1. Die Frist für die Anrufung des Kirchengerichts i.S.d. § 61 Abs. 1 MVG.EKD beginnt im Falle der Geltendmachung eines Verstoßes gegen § 19 Abs. 1 Satz 2 MVG.EKD, Behinderungs- und Benachteiligungsverbot, mit der Kenntnis des Beginns der tatsächlichen Durchführung der Anordnung; auf den Zeitpunkt der Kenntnis der in Aussicht genommenen möglicherweise gegen § 19 Abs. 1 Satz 2 MVG.EKD verstoßenden Anordnung kommt es nicht an.
2. Die herausgreifende Arbeitszeitkontrolle durch elektronische Zeiterfassung ausschließlich bei einem Mitglied der Mitarbeitervertretung verstößt jedenfalls dann gegen § 19 Abs. 1 Satz 2, wenn es an konkreten Anhaltspunkten oder an einem durch Tatsachen erhärteten Verdacht von Arbeitszeitmanipulation fehlt und nicht erkennbar ist, warum handschriftliche Eintragungen in Zeiterfassungsbögen nicht ausreichen.

Tenor:

Unter Abänderung des Beschlusses des Kirchengerichtes der Evangelischen Kirche in Deutschland - Erste Kammer für mitarbeitervertretungsrechtliche Streitigkeiten - vom 29. Januar 2004 - I-2708/H19-03 - wird unter Zurückweisung der Beschwerde im übrigen festgestellt,
dass die Anordnung der Dienststellenleitung vom 14. April 2003, durch Benutzung einer Chipkarte und hierfür geeigneter Lesegeräte an einer Arbeitszeitkontrolle teilzunehmen, unwirksam ist.
Der Dienststellenleitung wird aufgegeben, unter Rücknahme der dem Antragsteller ausgegebenen Chipkarte es zu unterlassen, vom Antragsteller die weitere Teilnahme an der Arbeitszeitkontrolle durch die jeweilige Betätigung des Chipkartenlesegerätes durch die Chipkarte bei Beginn und Ende der Tätigkeit in der jeweiligen Einrichtung zu fordern.

Gründe:

I. Die Beteiligten streiten darüber, ob der Vorsitzende der Mitarbeitervertretung, der in der Migranten-Beratungsstelle, einer Teileinrichtung der Dienststelle, tätig ist, gemäß der Weisung der Dienststellenleitung vom 14. April 2003 durch Benutzung einer Chipkarte und hierfür geeigneter Lesegeräte an der Arbeitszeitkontrolle teilzunehmen hat, die durch Dienstvereinbarung für die kaufmännische Abteilung der Dienststelle eingerichtet worden war.

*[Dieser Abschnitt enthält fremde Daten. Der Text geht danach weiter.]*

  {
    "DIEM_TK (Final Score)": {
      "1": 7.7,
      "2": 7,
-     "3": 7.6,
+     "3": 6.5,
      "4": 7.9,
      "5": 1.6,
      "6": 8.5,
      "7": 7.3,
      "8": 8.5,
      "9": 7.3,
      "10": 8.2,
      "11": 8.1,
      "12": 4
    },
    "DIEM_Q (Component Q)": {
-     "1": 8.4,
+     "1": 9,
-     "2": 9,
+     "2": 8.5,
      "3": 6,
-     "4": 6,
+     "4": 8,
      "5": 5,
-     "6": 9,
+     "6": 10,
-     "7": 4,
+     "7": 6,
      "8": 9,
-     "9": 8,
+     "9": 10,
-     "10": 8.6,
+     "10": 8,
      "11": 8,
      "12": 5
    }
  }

Dabei geht es zunächst um die Frage der Verfristung der Anrufung des Kirchengerichtes.
In der Migranten-Beratungsstelle werden neben dem Vorsitzenden der Mitarbeitervertretung die Leiterin sowie zwei weitere Mitarbeiterinnen beschäftigt.
Für die kaufmännische Abteilung schlossen die Mitarbeitervertretung und die Dienststellenleitung eine Dienstvereinbarung zur Einführung der flexiblen Arbeitszeit zusammen mit der Einführung einer elektronischen Zeitüberwachung durch Chipkarte. Außerhalb der kaufmännischen Abteilung gibt es eine solche Zeitüberwachung durch Chipkarte nicht.

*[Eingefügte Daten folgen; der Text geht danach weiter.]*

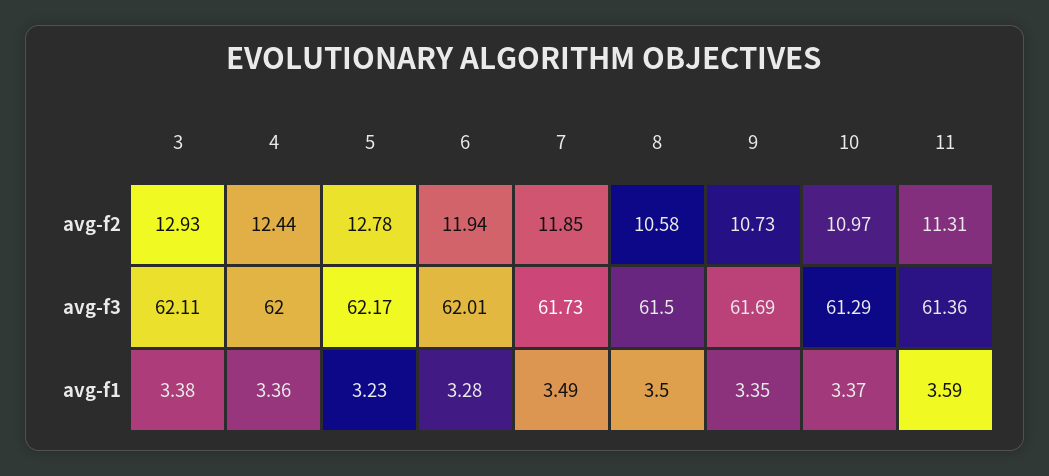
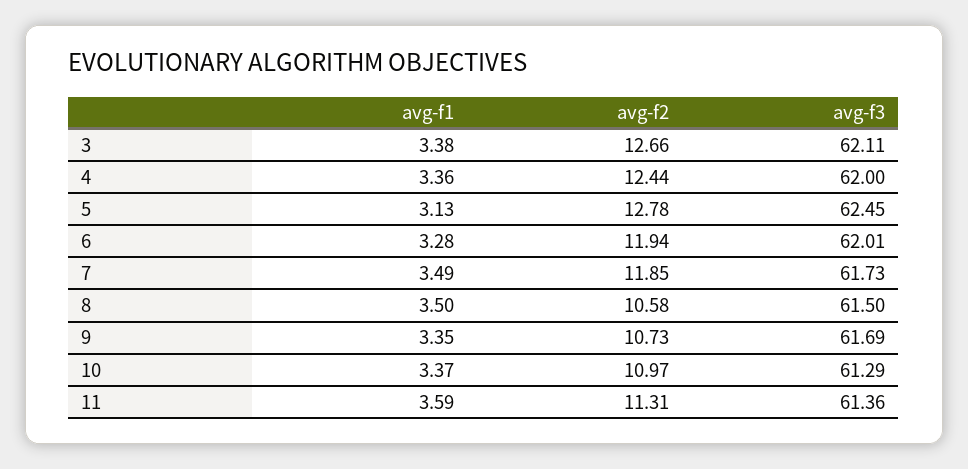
  {
    "3": {
-     "avg-f2": 12.93,
+     "avg-f2": 12.66,
      "avg-f3": 62.11,
      "avg-f1": 3.38
    },
    "4": {
      "avg-f2": 12.44,
      "avg-f3": 62,
      "avg-f1": 3.36
    },
    "5": {
      "avg-f2": 12.78,
-     "avg-f3": 62.17,
+     "avg-f3": 62.45,
-     "avg-f1": 3.23
+     "avg-f1": 3.13
    },
    "6": {
      "avg-f2": 11.94,
      "avg-f3": 62.01,
      "avg-f1": 3.28
    },
    "7": {
      "avg-f2": 11.85,
      "avg-f3": 61.73,
      "avg-f1": 3.49
    },
    "8": {
      "avg-f2": 10.58,
      "avg-f3": 61.5,
      "avg-f1": 3.5
    },
    "9": {
      "avg-f2": 10.73,
      "avg-f3": 61.69,
      "avg-f1": 3.35
    },
    "10": {
      "avg-f2": 10.97,
      "avg-f3": 61.29,
      "avg-f1": 3.37
    },
    "11": {
      "avg-f2": 11.31,
      "avg-f3": 61.36,
      "avg-f1": 3.59
    }
  }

Mit Schreiben vom 24. März 2003 stellte die Dienststellenleitung bei der Mitarbeitervertretung den Antrag, den Vorsitzenden der Mitarbeitervertretung in die Zeiterfassung analog der bei ihr existierenden Dienstvereinbarung für die kaufmännische Abteilung aufzunehmen. Die Mitarbeitervertretung stimmte in ihrer Sitzung am 24. März 2003 dem Antrag der Dienststellenleitung zu. An dieser Sitzung nahm der Vorsitzende der Mitarbeitervertretung nicht teil. Er befand sich wegen einer Operation im Krankenhaus.

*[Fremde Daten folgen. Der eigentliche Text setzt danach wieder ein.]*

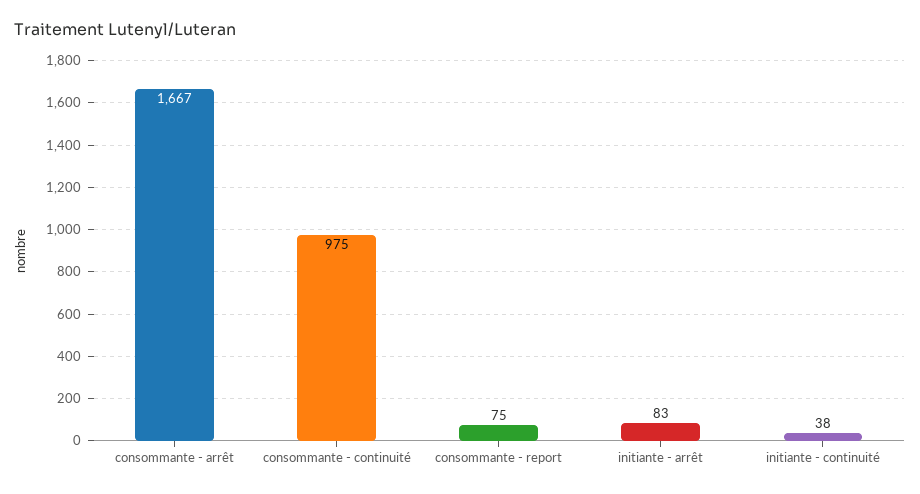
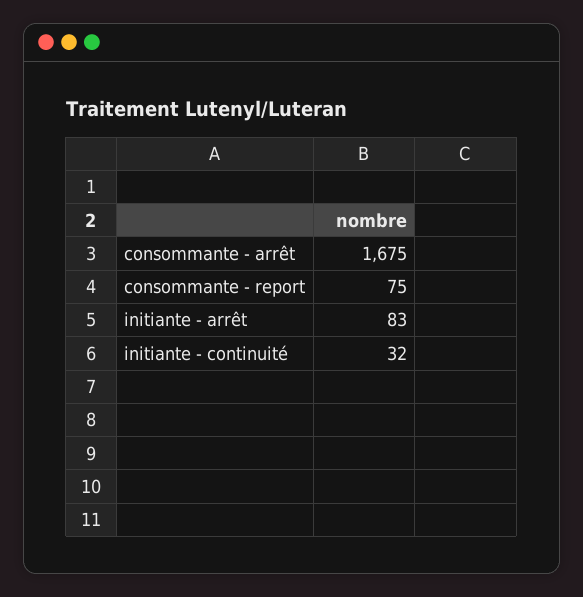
  {
-   "consommante - arrêt": 1667,
+   "consommante - arrêt": 1675,
-   "consommante - continuité": 975,
    "consommante - report": 75,
    "initiante - arrêt": 83,
-   "initiante - continuité": 38
+   "initiante - continuité": 32
  }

Das am 28. März 2003 gefertigte Protokoll über die Sitzung der Mitarbeitervertretung vom 24. März 2003 unterzeichnete der Vorsitzende der Mitarbeitervertretung am 7. April 2003.
Am 14. April 2003 übergab die Dienststellenleitung dem Vorsitzenden der Mitarbeitervertretung die Chipkarte für die elektronische Zeiterfassung.
Mit Schreiben vom 15. April 2003 legte der Vorsitzende der Mitarbeitervertretung gegen seine Teilnahme an der elektronischen Zeiterfassung "Einspruch" ein. Die Dienststellenleitung wies mit ihrem Schreiben vom 24. April 2003 den "Einspruch" des Vorsitzenden der Mitarbeitervertretung zurück. Der Vorsitzende der Mitarbeitervertretung hielt mit Schreiben vom 12. Mai 2003 seinen "Einspruch" aufrecht unter Hinweis darauf, dass es sich um eine "Kontrollmaßnahme" handele.
Die Mitarbeitervertretung forderte mit Schreiben vom 26. Mai 2003 die Dienststellenleitung auf, von der geplanten Maßnahme abzusehen.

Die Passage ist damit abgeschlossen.